PERCEPÇÕES SOB O SOL DA TARDE


Saio para a rua. É meio de tarde. Recuso o abrigo da sala.

Vou para a calçada ficar comigo. Gente demais em torno da TV me faz sentir sozinho.

Lembro de algum poeta baiano, ponderando em seu ocaso: o tempo, diria, é a obra do acaso. E, partia, esse mesmo, cínico, para o breu da noite.

O sonho, agora eu pensava, é a contramedida do marasmo. Consolava o meu penar nessa tarde quente, que desolava meu ser.

Era nesses dias escaldantes, que sentava na ponta dessa calçada. Na verdade, vinha cá para fora, já à tardinha. Orava por Nossa Senhora. Olhava o sol indo embora. Marejava os olhos de candura. Sentia o tremor do inaugurar da noite. E pronto. Não mais suportava.

Mas agora. Inovava. Arrostava a tarde, em sua plenitude de luzes. Temia pelo choque da realidade. Insistia, embora.

Olhava perto e longe, sob o sol que fazia vista arder. Via o que não queria ver. Via o dia nessa rua...

Nesse chão, periferia. Via casas pequenas, envergonhadas, com o reboco saindo das paredes. Multicoloridas, cinzentas. É tarde de domingo, constatava. Ninguém espia para fora das janelas com os vidros semicerrados.

E matutava: que relevância existe para essa rua? Perdida no canto da cidade. Um par de postes maltrapilhos. Mais nada, que chão de pedregulho. Poucos carros velhos. Alguns encostados nas guias.
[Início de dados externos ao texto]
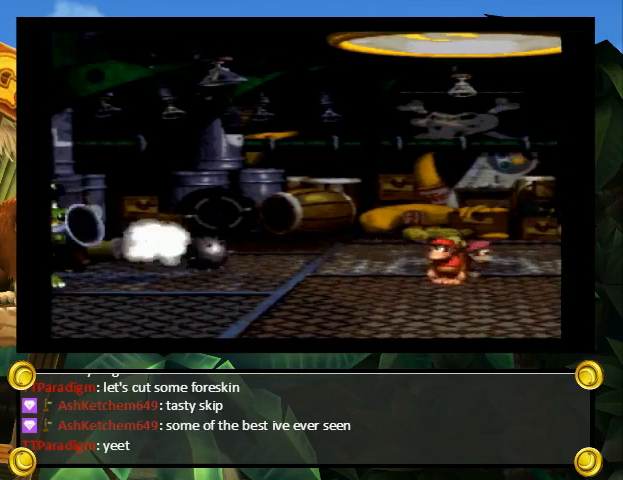
Gameplay with a controller (Nintendo layout); each line is a JSON object with the inputs held at the frame after it. "events" lists button and stick changes between this image and that frame as [ms after this image, input, new state], when the widget could be followed in between. Not read: L3 R3.
{"buttons": ["B", "Y", "DPAD_LEFT"], "events": [[100, "DPAD_RIGHT", "up"], [300, "B", "down"], [367, "DPAD_LEFT", "down"]]}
Podia, a rua, ser apagada do mapa. Só nós mesmos sentiríamos falta de nossas casas e arredores dos quintais e calçamentos. Mais nenhuma viva alma daria falta desse puxado de seres e seus haveres.

Angustiava a falta de nomes na humanidade ampliada. Quem seria por nós, se somos pelo todo.

Seria melhor que tudo fosse mato. A dignidade do verde povoando tudo. O pau das árvores frondosas das matas daqueles dias. Enche o espaço mais propriamente, que o asfalto fumegante, o concreto decaído e o barro rachado.

Faço o contraponto, da frente de minha casa – mais uma malsinada – com as árvores habitantes desse palmo de chão. Tão mais presente é o calor que reflete no asfalto esburacado e no cimento gasto. Faz a testa suar. Os cabelos cheiram a suor. A camisa, pano roto, fica molhada. Isso sem caminhar. Parado, sentado em um pedaço da calçada. Sozinho. Só exercitando o pensamento. Minha alma está em chamas.

Agora, tomo água da ponta do esguicho. Não é possível imaginar matas frondosas do inferno. Alivio. Volto a ter pensamentos verdes, de um azul úmido, por cima disso tudo.

Seria bom, agora, ser bicho. Entrar embaixo de uma dessas árvores. Ignorante de minha existência. Somente cônscio desse momento. Esvaído de espírito crítico. Nada que pensar. Só o sentir em minha alma. Nu, refrescando-se na sombra de uma dessas gameleiras imaginárias..

Presente para os meus. Nada mais de mais

Queimo o pé. Volto a ser homem, de um segundo. Que coisa pujante a vida humana. Tão cara e dolorida, a consciência de se estar vivo, em uma condição de morte.

 Que se pode esperar de uma rua como essa? Nem a vista agrada. Que poderia vicejar, nesse dia quente de domingo, em que a vida se esvai, pouco a pouco, no suor do rosto e o céu, em seu azul tórrido que traz a certeza da insolação.